OBJECTIVE The proper treatment for patients with cyst formation after arteriovenous malformation radiosurgery is unknown. METHODS The treatment of six patients who developed cysts after arteriovenous malformation radiosurgery is described. Four patients had undergone gamma knife radiosurgery (two patients developed cysts after repeat procedures), and two patients had undergone linear accelerator-based radiosurgery. The median prescription isodose volume at the time of the first radiosurgical procedure was 13.2 cm3 (range, 8.0–28.7 cm3). RESULTS The cysts were discovered a median of 48 months (range, 24–89 mo) after radiosurgery.

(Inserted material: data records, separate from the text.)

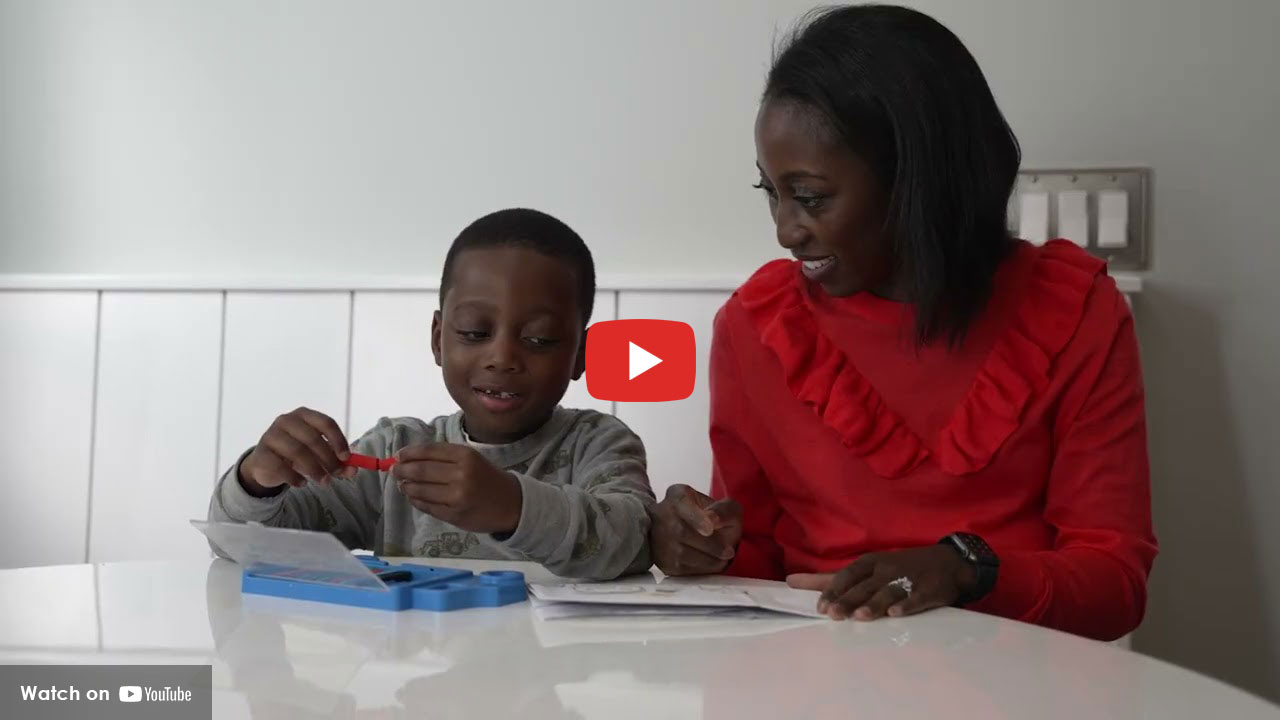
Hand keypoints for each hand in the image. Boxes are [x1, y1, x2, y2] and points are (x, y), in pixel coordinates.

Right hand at [240, 407, 351, 494]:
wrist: (266, 464)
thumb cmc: (297, 453)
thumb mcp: (319, 455)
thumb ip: (338, 461)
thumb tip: (354, 469)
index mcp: (304, 415)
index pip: (326, 422)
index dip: (338, 440)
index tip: (346, 458)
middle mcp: (287, 420)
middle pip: (313, 438)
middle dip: (328, 459)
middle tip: (336, 474)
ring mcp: (271, 435)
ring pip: (298, 452)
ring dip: (314, 469)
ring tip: (323, 482)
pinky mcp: (261, 453)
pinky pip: (281, 466)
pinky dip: (295, 477)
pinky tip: (302, 483)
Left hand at [391, 443, 521, 533]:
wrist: (510, 503)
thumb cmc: (486, 477)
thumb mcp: (470, 458)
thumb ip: (442, 456)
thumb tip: (406, 457)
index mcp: (465, 456)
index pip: (428, 451)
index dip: (408, 453)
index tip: (398, 456)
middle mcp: (460, 475)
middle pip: (420, 470)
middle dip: (402, 470)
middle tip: (395, 471)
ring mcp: (456, 497)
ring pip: (420, 490)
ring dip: (406, 487)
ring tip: (403, 485)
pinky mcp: (454, 515)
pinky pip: (427, 506)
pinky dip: (416, 500)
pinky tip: (414, 497)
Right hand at [649, 484, 742, 575]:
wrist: (708, 539)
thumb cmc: (717, 521)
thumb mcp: (728, 509)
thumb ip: (724, 511)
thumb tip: (712, 520)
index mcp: (677, 495)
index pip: (681, 503)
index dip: (695, 518)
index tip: (709, 529)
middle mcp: (661, 514)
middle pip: (680, 531)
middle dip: (709, 545)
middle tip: (728, 552)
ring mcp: (658, 538)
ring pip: (680, 552)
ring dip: (707, 559)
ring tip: (723, 558)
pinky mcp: (662, 560)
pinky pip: (679, 567)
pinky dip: (700, 568)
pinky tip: (711, 563)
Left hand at [787, 545, 976, 620]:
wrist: (947, 563)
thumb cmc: (898, 566)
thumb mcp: (866, 567)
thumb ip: (830, 578)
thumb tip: (791, 581)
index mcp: (870, 563)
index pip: (847, 575)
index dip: (834, 591)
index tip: (820, 607)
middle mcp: (886, 570)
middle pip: (864, 587)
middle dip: (848, 600)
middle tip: (833, 615)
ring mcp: (908, 580)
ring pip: (887, 593)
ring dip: (873, 604)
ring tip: (860, 617)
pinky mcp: (928, 591)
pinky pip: (915, 599)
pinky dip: (906, 606)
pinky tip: (895, 615)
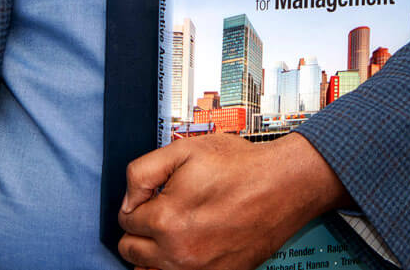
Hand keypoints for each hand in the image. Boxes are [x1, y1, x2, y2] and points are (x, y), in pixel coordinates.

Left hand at [116, 131, 349, 269]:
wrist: (283, 185)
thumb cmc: (239, 165)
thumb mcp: (183, 150)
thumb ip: (142, 173)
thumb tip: (127, 199)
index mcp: (166, 220)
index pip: (125, 220)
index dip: (137, 202)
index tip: (154, 194)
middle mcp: (180, 253)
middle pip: (131, 251)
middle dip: (140, 229)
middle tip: (161, 210)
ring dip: (155, 251)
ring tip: (174, 228)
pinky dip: (178, 265)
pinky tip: (190, 243)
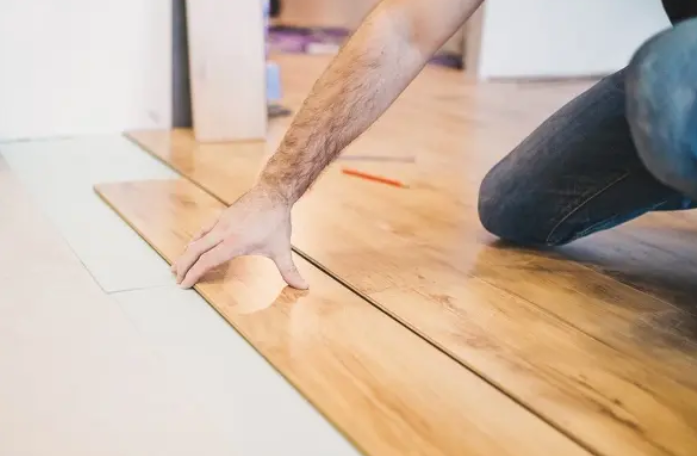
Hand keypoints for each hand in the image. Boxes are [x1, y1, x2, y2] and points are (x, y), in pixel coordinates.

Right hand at [171, 186, 307, 289]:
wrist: (273, 192)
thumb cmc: (276, 220)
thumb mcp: (282, 248)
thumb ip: (290, 270)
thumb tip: (304, 287)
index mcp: (234, 242)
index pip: (207, 261)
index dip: (194, 273)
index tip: (184, 284)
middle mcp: (223, 232)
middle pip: (195, 250)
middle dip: (183, 265)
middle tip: (175, 278)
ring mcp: (220, 223)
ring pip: (196, 239)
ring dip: (185, 254)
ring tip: (176, 266)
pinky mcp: (222, 217)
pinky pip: (203, 231)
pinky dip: (194, 241)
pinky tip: (192, 245)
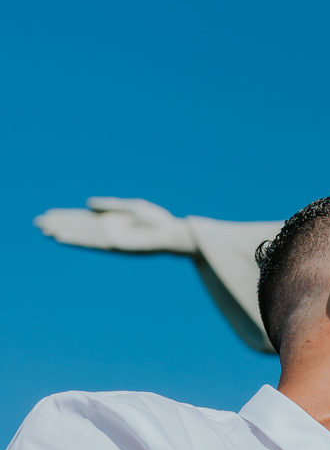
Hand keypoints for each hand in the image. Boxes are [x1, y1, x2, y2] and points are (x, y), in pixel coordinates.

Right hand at [33, 198, 195, 254]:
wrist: (172, 233)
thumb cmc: (157, 221)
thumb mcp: (131, 208)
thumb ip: (110, 205)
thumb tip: (88, 204)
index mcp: (110, 221)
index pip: (82, 219)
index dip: (66, 216)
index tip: (48, 214)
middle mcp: (107, 231)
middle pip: (77, 226)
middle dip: (59, 224)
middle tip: (37, 223)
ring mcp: (110, 238)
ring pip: (80, 234)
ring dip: (63, 232)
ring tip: (44, 229)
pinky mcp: (115, 245)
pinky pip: (91, 241)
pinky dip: (76, 239)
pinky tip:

Three patients were originally without symptoms, and observation with serial imaging was performed; two of those patients developed symptoms 13 and 40 months later, whereas one patient has remained without symptoms for 51 months. Initial treatments for patients with symptomatic cysts included cyst aspiration (n = 3) and placement of a cystoperitoneal shunt (CPS) (n = 2). The median cyst volume was 14 cm3 (range, 4–63 cm3). Cyst recurrence occurred within 2 months for patients who underwent aspiration alone, necessitating placement of a CPS. Shunt placement eliminated the cysts for four patients, at a median follow-up time of 16 months (range, 9–27 mo). One patient’s cyst persisted despite CPS placement, and cyst excision was performed. No morbidity occurred with any of the cyst treatments. CONCLUSION Cyst formation after arteriovenous malformation radiosurgery may occur many years after the procedure. Although most symptomatic cysts can be effectively treated with CPSs, cyst excision may be necessary if the mass effect is not relieved with the less invasive approach.